An igraph gene-interaction (GI) network that connects the SNPs.

ngenes

Number of causal genes.

pcausal

Number between 0 and 1, proportion of the SNPs in causal genes that are causal themselves.

Value

A vector with the ids of the simulated causal SNPs.

Examples

gi <- get_GI_network(minigwas, snpMapping = minisnpMapping, ppi = minippi)
simulate_causal_snps(gi, ngenes=2)

Simulate phenotype

Description

Simulates a phenotype from a GWAS experiment and a specified set of causal SNPs. If the data is qualitative, only controls are used.

Usage

simulate_phenotype(
  gwas,
  snps,
  h2,
  model = "additive",
  effectSize = rnorm(length(snps)),
  qualitative = FALSE,
  ncases,
  ncontrols,
  prevalence
)

Arguments

gwas

A SnpMatrix object with the GWAS information.

snps

Character vector with the SNP ids of the causal SNPs. Must match SNPs in gwas[["map"]][["snp.name"]].

h2

Heritability of the phenotype (between 0 and 1).

model

String specifying the genetic model under the phenotype. Accepted values: "additive".

effectSize

Numeric vector with the same lenght as the number of causal SNPs. It indicates the effect size of each of the SNPs; if absent, they are sampled fron a normal distribution.

qualitative

Bool indicating if the phenotype is qualitative or not (quantitative).

ncases

Integer specifying the number of cases to simulate in a qualitative phenotype. Required if qualitative = TRUE.

ncontrols

Integer specifying the number of controls to simulate in a qualitative phenotype. Required if qualitative = TRUE.

prevalence

Value between 0 and 1 specifying the population prevalence of the disease. Note that ncases cannot be greater than prevalence * number of samples.

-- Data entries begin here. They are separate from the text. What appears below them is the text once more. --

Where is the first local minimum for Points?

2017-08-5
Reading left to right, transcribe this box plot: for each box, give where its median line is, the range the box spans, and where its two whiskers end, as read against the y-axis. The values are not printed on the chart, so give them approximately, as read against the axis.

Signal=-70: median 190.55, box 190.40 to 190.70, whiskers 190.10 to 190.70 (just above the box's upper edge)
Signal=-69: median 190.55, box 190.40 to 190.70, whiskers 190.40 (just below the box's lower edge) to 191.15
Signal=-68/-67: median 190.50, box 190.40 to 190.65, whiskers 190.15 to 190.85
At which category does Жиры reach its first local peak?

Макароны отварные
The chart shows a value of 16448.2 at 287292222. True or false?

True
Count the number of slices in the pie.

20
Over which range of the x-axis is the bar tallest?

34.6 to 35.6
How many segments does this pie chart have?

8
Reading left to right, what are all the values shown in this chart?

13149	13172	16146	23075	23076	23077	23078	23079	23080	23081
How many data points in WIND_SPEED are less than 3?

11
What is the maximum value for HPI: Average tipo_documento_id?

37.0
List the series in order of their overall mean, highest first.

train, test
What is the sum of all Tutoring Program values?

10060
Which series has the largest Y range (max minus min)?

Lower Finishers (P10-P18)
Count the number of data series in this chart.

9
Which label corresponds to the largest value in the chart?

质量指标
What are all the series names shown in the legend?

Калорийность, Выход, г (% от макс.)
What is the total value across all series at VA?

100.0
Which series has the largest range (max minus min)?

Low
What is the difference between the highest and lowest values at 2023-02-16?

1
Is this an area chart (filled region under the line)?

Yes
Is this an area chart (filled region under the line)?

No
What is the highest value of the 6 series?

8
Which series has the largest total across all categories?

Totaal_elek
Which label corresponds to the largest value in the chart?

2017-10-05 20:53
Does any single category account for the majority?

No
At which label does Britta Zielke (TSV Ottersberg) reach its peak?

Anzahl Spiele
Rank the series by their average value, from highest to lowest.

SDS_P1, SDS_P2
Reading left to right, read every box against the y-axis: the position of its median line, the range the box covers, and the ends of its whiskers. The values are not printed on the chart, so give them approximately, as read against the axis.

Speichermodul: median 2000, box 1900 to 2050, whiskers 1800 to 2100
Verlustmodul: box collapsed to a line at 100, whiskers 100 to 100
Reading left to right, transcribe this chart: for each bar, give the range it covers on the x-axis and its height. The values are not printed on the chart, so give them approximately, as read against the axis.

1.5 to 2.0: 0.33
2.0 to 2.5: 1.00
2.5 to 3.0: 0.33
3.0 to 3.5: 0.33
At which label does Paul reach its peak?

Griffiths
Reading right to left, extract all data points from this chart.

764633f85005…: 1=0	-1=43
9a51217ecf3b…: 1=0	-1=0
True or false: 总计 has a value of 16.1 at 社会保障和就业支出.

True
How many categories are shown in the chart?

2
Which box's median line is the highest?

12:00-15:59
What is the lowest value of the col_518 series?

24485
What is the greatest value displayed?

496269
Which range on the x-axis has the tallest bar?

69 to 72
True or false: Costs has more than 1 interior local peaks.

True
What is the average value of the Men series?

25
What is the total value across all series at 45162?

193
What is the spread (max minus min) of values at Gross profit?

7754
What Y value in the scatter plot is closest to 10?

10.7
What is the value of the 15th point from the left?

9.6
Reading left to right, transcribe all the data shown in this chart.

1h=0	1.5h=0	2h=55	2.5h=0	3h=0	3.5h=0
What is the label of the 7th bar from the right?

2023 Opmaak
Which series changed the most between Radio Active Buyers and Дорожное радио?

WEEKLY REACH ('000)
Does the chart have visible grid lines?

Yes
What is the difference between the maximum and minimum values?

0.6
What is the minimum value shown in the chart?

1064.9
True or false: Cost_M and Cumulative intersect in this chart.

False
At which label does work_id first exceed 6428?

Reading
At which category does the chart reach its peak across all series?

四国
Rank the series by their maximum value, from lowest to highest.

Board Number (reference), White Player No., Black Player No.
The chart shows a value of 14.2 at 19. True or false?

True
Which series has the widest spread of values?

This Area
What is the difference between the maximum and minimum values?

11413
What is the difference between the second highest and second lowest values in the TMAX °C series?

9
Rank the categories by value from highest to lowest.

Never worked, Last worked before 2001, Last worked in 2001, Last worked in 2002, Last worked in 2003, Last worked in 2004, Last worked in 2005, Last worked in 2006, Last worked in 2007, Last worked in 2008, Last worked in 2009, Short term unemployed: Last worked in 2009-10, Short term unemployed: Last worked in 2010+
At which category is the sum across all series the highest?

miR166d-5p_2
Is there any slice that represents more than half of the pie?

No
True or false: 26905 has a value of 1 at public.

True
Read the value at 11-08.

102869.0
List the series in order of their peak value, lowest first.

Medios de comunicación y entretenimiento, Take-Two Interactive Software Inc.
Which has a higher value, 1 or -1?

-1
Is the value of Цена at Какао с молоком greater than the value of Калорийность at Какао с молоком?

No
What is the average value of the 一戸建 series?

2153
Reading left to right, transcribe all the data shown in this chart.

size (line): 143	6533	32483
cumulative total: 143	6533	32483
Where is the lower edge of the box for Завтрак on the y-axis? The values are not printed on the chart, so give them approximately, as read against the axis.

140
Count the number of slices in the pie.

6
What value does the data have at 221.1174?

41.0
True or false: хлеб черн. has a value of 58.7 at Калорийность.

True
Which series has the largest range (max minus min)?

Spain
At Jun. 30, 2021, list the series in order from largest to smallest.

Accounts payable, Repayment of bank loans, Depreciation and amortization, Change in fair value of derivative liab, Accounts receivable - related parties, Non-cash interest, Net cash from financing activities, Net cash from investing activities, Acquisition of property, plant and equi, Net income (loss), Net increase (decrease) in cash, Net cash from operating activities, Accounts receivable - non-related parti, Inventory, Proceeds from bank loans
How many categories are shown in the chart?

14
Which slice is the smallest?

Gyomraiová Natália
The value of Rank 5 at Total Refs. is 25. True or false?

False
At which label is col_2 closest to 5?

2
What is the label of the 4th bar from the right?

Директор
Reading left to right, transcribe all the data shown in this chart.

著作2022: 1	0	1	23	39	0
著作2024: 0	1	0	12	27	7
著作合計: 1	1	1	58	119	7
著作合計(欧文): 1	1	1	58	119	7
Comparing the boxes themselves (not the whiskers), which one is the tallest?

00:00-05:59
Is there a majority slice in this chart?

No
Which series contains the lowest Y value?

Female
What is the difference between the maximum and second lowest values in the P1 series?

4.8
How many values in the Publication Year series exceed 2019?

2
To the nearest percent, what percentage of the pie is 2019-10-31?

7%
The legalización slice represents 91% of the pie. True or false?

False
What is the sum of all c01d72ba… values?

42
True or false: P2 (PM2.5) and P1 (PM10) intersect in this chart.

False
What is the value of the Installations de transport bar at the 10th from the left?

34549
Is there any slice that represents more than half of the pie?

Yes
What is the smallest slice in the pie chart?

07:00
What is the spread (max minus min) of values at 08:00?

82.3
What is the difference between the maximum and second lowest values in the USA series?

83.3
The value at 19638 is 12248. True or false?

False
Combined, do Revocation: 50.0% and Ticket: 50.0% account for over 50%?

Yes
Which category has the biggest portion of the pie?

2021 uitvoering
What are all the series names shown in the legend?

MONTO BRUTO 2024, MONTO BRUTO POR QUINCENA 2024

Required if qualitative = TRUE.

Value

A copy of the GWAS experiment with the new phenotypes in gwas[["fam"]][["affected"]].

References

Inspired from GCTA simulation tool: http://cnsgenomics.com/software/gcta/Simu.html.

Examples

gi <- get_GI_network(minigwas, snpMapping = minisnpMapping, ppi = minippi)
causal <- simulate_causal_snps(gi, ngenes = 2)
simulate_phenotype(minigwas, causal, h2 = 1)

Vertices with an attribute

Description

Returns the nodes matching some condition.

Usage

subvert(net, attr, values, affirmative = TRUE)

Arguments

net

An igraph network.

attr

An attribute of the vertices.

values

Possible values of attr

affirmative

Logical. States if a condition must be its affirmation (e.g. all nodes with gene name "X"), or its negation (all nodes not with gene name "X").

Value

The vertices with attribute equal to any of the values in values.

Examples

gi <- get_GI_network(minigwas, snpMapping = minisnpMapping, ppi = minippi)
martini:::subvert(gi, "gene", "A")
martini:::subvert(gi, "name", c("1A1", "1A3"))

Make pseudo SnpMatrix object

Description

Wrap design matrix and outcome vector into a pseudo SnpMatrix object.

Usage

wrap_Xy(X, y, featnames, net)

Arguments

X

n x d design matrix

y

Vector of length n with the outcomes

featnames

Vector of length d with the feature names

net

An igraph network that connects the SNPs.